Fairtrade is basically an alternative approach to conventional trade and is based on a partnership between producers and consumers. When farmers can sell on Fairtrade terms, it provides them with a better deal and improved terms of trade, which ultimately helps improve their lives and plan for their future. Fairtrade also rewards and encourages farming and production practices that are environmentally sustainable, meaning producers are also encouraged to strive toward organic certification.

Two-thirds of Fairtrade farmers live in Africa and the Middle East, and just under a quarter in Latin America and the Caribbean and the rest are in Asia and the Pacific. Together they produce everything from coffee, cocoa, bananas, honey and spices. What you may not know is that women make up nearly half of all Fairtrade hired labor and the areas of dried fruit, fruit juice, flowers and tea have the biggest female workforces. If we break those numbers down even further, the tea plantations and flower farms alone employ almost 90 percent of all female Fairtrade hired workers.
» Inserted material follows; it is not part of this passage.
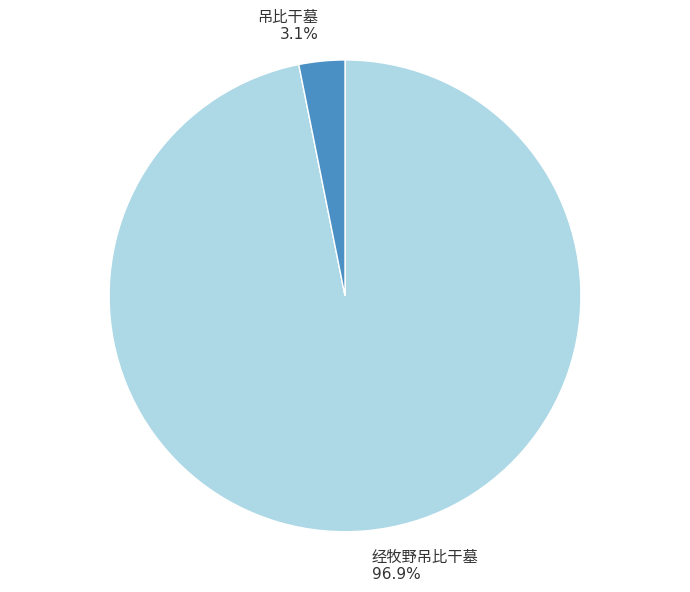

How many segments does this pie chart have?

2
One particular story we always love sharing takes us to SouthEast Asia where women have come together to form the first all-female cooperative and say that being part of Fairtrade has literally changed their lives, and that of their families and has finally given them a voice. This is why we prefer supporting initiatives rather than buying land because it allows these farms to remain within the family for future generations providing a far better and far greater opportunity for women.

Fairtrade offers consumers a powerful way to reduce poverty through their every day shopping choices and addresses the imbalance of power in trading relationships, unstable markets and the potential of injustices that occur through conventional trade.